Cardiopathies congénitales :
Les détresses respiratoires néonatales révèlent les
cardiopathies congénitales mal tolérées. Actuellement, une
minorité est dépistée au stade anténatal. Deux tableaux sont
possibles:
* survenue d'une hypoxie réfractaire:
- elle réalise une cyanose intense, rebelle à toute
oxygénothérapie.
- le plus souvent, il s'agit d'une transposition des gros
vaisseaux évoquée devant une surcharge pulmonaire vasculaire,
une silhouette ovoïde sans cardiomégalie.
- les autres cardiopathies cyanogènes s'accompagnent d'une
hypovascularisation pulmonaire.
* la survenue d'une insuffisance cardiaque:
- est facilement reconnue devant l'association: hépatomégalie,
cardiomégalie, tachycardie avec bruit de galop.
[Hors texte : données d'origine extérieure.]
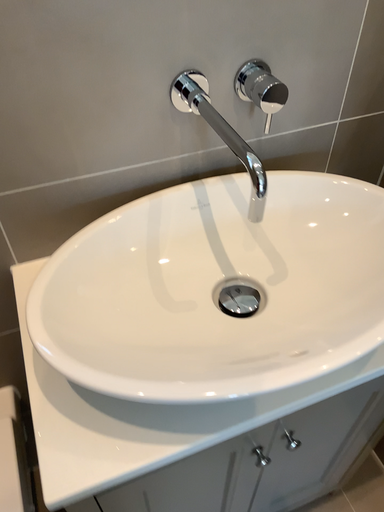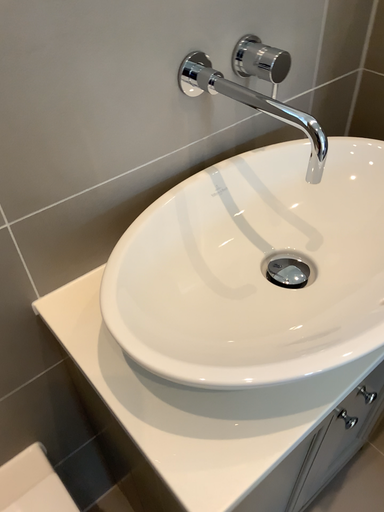
Question: How did the camera likely rotate when shooting the video?

Choices:
 (A) rotated right
 (B) rotated left

Answer: (A)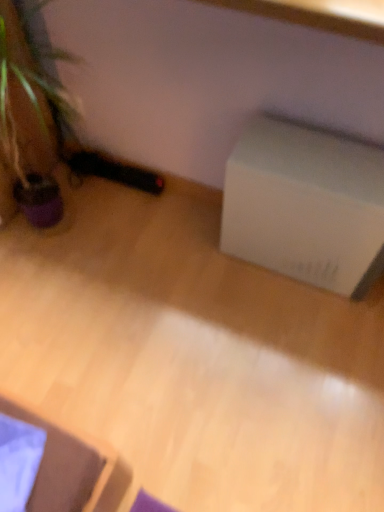
Where is `vacant region to the left of white matte box at lower right`? The image size is (384, 512). vacant region to the left of white matte box at lower right is located at coordinates (190, 265).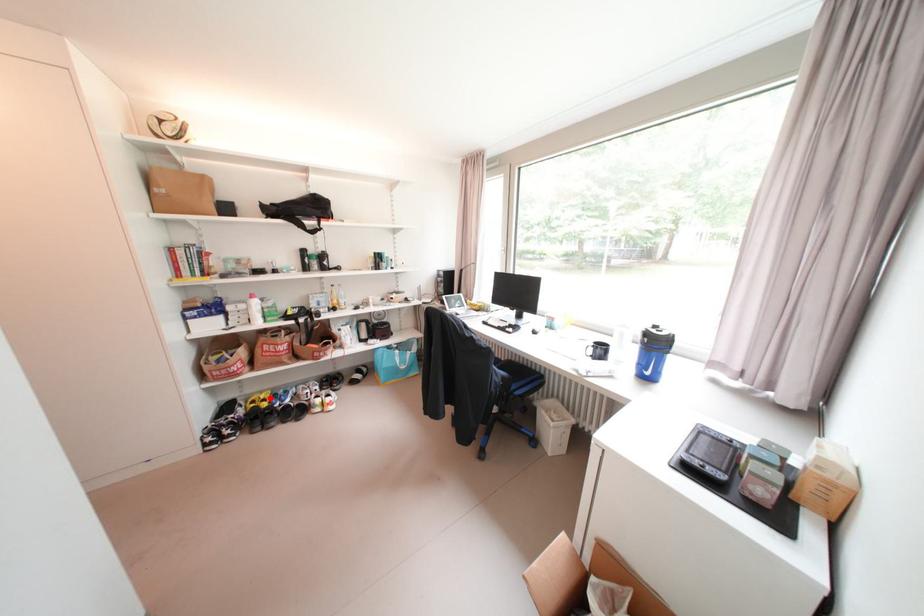
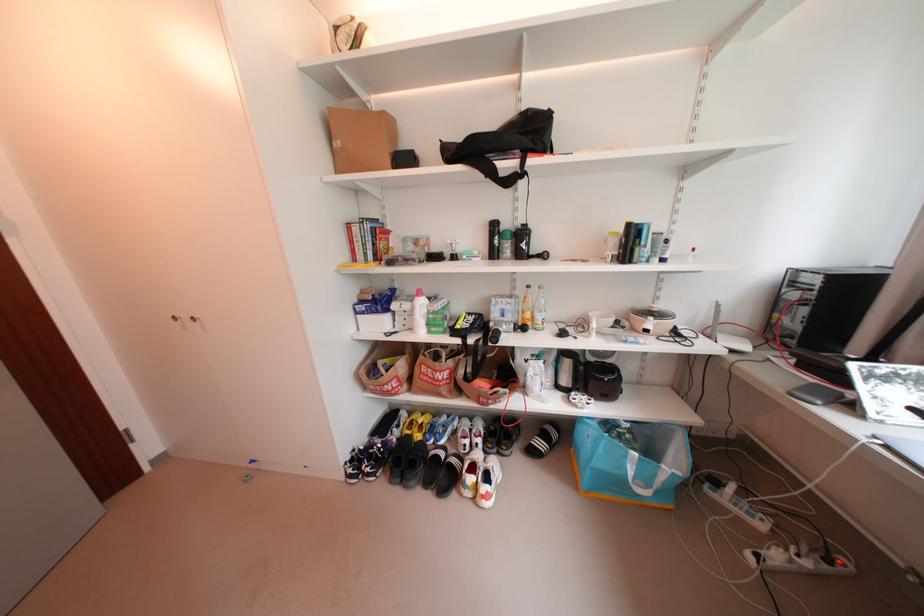
Locate, in the second image, the point that corresponds to the highlighted location in the first image.

(429, 422)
- les deux diagnostics principaux sont l'hypoplasie du cœur
gauche avec collapsus intense et le syndrome de coarctation de
l'aorte, qui se manifeste le plus souvent après quelques jours
de vie (après la fermeture du canal artériel), avec toujours
abolition des pouls fémoraux, hypertension artérielle aux
membres supérieurs, signes d'hypoxie tissulaire.
Causes plus rares :
* Les anomalies laryngées s'accompagnent d'un bruit inspiratoire
et sont identifiées par la laryngoscopie (paralysie des cordes
vocales, angiome, kyste).
* Les anomalies trachéales concernent surtout les compressions
par des arcs vasculaires anormaux (surtout double arc aortique).
La symptomatologie respiratoire est paroxystique. Le diagnostic
est fait par la fibroscopie, le transit œsophagien
* Les malformations broncho-pulmonaires ou thoraciques à
révélation néonatale, de plus en plus souvent dépistées par les
échographies anténatales:
- sont surtout responsables de détresses respiratoires
néonatales, les kystes bronchogéniques.
- les agénésies et hypoplasies pulmonaires sont souvent de
mauvais pronostic après une phase de ventilation assistée.
Détresses respiratoires secondaires à des maladies neurologiques
et musculaires :
Affections neuro-musculaires :
* Certaines affections neuro-musculaires peuvent se manifester
dès la période néonatale:
- la maladie de Wernig-Hoffmann (amyotrophie spinale infantile).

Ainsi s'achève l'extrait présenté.